**EXERCISE INSTRUCTIONS**
(a) Can you reproduce the Aunt Lou column word for word, from "This week, the" to "her weak constitution."?
(b) What comes next in the column about Aunt Lou and the Covenanter family? Write the following part, starting after its final sentence.

People's Defender

Old traditions gone

Chapter 30- Part 5

This week, the year is 1908 and little Lena is not so little any more. Her mind wonders off on rabbit trails as she sits and ponders the stories she has heard again and again over the years. It seems that the stories about Aunt Lou were especially interesting to a young girl in her teenage years. As she reviews those stories in her thoughts, she wonders what Aunt Lou’s life might have been like if it had not been for her weak constitution.

At my age, then 15, Aunt Lou’s life seemed very romantic and I fancied the collaboration with the Methodists and Campbellites was a tribute to her esteem of the piety of lost loves of those faiths, for many were the stories of her romances I had heard from Aunt Mary Ann (McCreight). So, one day I said, “Aunt Lou, what was the worst disappointment of your life?” (Aunt Lou would have been age 57 at the time.) I waited dreamily to hear the stories. Which would it be? The shouting Methodist lover who had waited several years for her to become strong? The story of Robert, who she had worked so hard to win her back? (He had succeeded, and then his family had moved away. Next word they heard was that he had died at the age of 15). Or, the Campbellite youth from Peebles,” she surely would have married in spite of her delicate constitution, if he had been willing to “Come In” with the Covenanters.” Maybe it would be some secret lost love I had never heard of.

She looked thoughtful for a moment and I could hardly wait for the story. Then she said, “Well, to tell the absolute truth, my greatest disappointment has happened more than once —- a bad baking of salt rising bread!” The more I thought it over, the more I firmly believed she was telling the “absolute truth,” for Aunt Lou was very realistic. (I would have loved to meet Aunt Lou!)

One ex-Gaileyite, my Uncle Cargill Wickerham, (only son of John Milligan & Eleanor (Ralston) Wickerham and the brother of Victoria and Aunt Lou) could not become reconciled to so much change in the church. He sold his farm and they moved within bounds of one of the old orders of Covenanter churches in 1909. (They relocated to Logan County, Ohio, a very popular location for people of the Covenanter faith. A lot of Covenanters from Adams County had left and moved to Logan County over the years.) (We will learn more about Cargill and his family in later stories.)

Transcribed page text:
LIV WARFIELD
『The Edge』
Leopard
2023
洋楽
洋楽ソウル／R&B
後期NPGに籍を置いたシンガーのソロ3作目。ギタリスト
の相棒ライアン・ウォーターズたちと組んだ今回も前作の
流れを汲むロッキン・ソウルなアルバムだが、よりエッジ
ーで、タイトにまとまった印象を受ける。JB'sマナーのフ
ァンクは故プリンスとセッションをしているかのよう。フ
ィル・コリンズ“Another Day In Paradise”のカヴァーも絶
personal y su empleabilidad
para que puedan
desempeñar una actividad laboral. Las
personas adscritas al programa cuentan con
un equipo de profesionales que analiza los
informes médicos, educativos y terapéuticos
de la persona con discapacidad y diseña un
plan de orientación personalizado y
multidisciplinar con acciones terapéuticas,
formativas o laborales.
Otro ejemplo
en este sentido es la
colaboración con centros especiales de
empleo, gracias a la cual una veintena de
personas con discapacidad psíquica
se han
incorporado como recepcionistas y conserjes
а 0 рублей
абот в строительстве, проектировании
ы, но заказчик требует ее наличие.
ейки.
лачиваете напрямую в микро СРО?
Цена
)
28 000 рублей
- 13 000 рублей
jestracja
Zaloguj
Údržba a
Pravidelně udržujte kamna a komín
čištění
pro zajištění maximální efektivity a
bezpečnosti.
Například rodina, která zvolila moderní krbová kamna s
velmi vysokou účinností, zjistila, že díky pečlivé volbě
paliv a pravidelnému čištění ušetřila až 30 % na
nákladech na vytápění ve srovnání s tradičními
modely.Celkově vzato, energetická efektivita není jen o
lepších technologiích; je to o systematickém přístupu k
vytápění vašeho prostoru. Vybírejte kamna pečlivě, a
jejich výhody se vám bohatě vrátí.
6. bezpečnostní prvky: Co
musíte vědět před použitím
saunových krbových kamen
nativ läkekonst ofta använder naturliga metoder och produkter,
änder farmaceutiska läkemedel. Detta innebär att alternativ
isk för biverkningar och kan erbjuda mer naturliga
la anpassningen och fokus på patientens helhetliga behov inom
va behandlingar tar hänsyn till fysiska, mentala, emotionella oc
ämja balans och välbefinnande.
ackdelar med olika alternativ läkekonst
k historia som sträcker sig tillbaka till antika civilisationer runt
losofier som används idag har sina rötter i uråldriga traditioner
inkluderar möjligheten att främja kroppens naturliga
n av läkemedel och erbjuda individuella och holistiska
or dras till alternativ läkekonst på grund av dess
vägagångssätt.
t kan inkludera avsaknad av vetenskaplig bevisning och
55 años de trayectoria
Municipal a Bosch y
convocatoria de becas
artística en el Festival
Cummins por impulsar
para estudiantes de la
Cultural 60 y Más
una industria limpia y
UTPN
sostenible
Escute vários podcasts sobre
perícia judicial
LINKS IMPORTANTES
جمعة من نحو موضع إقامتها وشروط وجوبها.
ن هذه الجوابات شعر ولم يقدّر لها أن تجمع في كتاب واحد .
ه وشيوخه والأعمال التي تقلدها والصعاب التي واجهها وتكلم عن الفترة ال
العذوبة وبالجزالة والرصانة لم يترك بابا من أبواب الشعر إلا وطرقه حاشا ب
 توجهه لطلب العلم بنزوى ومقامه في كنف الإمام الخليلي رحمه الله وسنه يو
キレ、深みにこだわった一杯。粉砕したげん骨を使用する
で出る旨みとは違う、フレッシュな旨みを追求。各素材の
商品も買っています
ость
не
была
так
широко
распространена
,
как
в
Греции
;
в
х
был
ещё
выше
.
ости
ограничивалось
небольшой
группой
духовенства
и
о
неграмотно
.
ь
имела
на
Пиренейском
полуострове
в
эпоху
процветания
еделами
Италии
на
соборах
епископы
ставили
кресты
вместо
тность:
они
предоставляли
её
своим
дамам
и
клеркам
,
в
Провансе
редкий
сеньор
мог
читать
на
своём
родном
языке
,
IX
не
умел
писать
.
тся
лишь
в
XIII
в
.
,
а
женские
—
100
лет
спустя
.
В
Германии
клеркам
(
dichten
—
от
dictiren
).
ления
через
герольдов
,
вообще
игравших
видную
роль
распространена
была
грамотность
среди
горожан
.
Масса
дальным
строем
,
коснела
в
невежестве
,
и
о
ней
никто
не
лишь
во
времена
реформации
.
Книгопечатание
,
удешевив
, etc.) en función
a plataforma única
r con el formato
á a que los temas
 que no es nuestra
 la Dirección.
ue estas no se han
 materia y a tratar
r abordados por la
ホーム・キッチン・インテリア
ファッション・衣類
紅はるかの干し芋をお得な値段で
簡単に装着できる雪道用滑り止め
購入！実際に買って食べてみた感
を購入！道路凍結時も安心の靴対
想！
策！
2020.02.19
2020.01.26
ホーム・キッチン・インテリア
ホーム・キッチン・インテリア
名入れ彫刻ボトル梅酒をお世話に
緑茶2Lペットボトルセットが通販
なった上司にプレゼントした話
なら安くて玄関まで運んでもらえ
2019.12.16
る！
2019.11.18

**WRITTEN RESPONSES**
(a)
This week, the year is 1908 and little Lena is not so little any more. Her mind wonders off on rabbit trails as she sits and ponders the stories she has heard again and again over the years. It seems that the stories about Aunt Lou were especially interesting to a young girl in her teenage years. As she reviews those stories in her thoughts, she wonders what Aunt Lou’s life might have been like if it had not been for her weak constitution.

(b)
By this time practically all the old outward peculiarities that had come down from ancient times when all had been Covenanters had disappeared from the Tranquility church —— whether for better or for worse spiritually, only God knows.

As I look back on this (Tranquility) church of my childhood and early youth, I feel sure in my own judgment that none of the inward qualities that gave them the real right to be numbered among God’s peculiar people,

had been lost. I feel sure those differences dragged out in the open gave no comfort to any enemy of Christianity. All were solidly bound together on the essential creed of Christianity, “Ye must be born again,” as in the orthodox world today. Then, there may have been a more narrowed horizon. But it was and is a free way of a free people.

Few today have ever heard of those staunch old Steelites and Gaileyites of “The Ridge” and elsewhere, but the Spirit that animated them will live on in God’s chosen ones no matter by what name they may be called.

With this, the author, Lena (McCoy) Mathews ends her book entitled “Lets Keep Their Memory Green.” The book begins circa 1796 with the settling of the “The Ridge” (Nichols Ridge in Adams County, Ohio) and continues over the next 100 plus years. I hope you have enjoyed hearing the tales of those generations as well as those of her own childhood. Next week I would like to share with you some highlights of Lena McCoy’s life as she reaches adulthood and has a family of her own.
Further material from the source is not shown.